* **MATERIAL FOR THIS EXERCISE**:
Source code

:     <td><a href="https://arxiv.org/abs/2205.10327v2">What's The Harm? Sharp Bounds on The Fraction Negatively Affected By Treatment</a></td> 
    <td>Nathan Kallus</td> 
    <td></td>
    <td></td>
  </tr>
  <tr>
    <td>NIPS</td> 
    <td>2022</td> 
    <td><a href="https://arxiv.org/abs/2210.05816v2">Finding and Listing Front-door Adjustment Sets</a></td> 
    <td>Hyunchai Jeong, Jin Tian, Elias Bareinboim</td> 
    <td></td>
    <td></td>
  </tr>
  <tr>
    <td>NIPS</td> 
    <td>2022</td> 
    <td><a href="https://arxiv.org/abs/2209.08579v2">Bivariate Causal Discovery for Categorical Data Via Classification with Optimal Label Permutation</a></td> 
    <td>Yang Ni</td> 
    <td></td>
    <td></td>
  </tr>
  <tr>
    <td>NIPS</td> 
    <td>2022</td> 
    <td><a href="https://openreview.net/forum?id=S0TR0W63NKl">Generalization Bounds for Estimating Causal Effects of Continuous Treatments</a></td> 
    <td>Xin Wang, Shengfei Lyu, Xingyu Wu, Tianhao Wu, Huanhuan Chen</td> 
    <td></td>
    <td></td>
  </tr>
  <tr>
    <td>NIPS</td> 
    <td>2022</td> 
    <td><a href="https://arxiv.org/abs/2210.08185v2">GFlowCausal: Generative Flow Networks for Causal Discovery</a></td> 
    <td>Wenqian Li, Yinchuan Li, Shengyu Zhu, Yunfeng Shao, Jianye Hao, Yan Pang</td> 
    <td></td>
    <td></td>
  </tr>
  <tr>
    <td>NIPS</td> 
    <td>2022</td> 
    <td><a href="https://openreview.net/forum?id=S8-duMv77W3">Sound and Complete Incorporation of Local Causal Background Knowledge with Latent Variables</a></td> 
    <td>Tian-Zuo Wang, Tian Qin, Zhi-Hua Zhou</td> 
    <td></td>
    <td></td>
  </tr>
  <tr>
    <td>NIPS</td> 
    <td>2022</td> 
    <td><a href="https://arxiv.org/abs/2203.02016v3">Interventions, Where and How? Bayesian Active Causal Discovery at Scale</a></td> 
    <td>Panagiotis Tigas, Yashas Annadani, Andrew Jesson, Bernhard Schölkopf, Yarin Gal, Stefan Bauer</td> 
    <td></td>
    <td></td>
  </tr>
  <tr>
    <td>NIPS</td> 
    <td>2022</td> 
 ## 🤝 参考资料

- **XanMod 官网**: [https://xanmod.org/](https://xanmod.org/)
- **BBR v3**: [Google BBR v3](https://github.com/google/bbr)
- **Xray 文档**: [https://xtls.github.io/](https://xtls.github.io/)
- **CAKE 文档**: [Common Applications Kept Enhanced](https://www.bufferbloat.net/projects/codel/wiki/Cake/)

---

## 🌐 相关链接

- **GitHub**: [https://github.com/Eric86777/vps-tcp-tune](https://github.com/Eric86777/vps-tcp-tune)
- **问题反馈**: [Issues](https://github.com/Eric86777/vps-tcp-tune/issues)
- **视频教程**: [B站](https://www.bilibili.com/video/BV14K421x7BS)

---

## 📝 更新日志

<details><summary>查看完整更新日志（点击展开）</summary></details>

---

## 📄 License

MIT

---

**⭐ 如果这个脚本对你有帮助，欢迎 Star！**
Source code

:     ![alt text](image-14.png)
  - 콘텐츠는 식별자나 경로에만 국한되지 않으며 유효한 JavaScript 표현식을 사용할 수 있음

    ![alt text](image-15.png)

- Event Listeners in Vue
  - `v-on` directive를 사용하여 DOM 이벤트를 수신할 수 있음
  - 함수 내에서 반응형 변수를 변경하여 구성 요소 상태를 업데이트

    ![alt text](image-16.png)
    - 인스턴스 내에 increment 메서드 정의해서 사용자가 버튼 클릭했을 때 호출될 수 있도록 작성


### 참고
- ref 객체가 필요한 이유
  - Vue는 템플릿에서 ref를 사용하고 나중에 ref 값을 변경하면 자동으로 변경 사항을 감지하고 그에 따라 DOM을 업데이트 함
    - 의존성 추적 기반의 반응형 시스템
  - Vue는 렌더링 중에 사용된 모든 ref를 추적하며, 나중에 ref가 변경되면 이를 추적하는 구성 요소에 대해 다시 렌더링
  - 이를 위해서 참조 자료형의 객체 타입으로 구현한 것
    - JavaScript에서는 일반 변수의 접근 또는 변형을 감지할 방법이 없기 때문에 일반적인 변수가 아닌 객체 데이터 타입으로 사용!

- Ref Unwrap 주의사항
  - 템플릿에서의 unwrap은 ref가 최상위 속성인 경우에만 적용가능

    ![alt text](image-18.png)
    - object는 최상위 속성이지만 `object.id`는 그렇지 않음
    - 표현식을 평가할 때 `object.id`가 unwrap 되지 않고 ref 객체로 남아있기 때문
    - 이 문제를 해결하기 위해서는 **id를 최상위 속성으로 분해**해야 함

* **EXERCISE**: Extract every line of the data above that contains the word "Bounds".

* **COMPLETED TASK**:
:     <td><a href="https://arxiv.org/abs/2205.10327v2">What's The Harm? Sharp Bounds on The Fraction Negatively Affected By Treatment</a></td> 
    <td><a href="https://openreview.net/forum?id=S0TR0W63NKl">Generalization Bounds for Estimating Causal Effects of Continuous Treatments</a></td> 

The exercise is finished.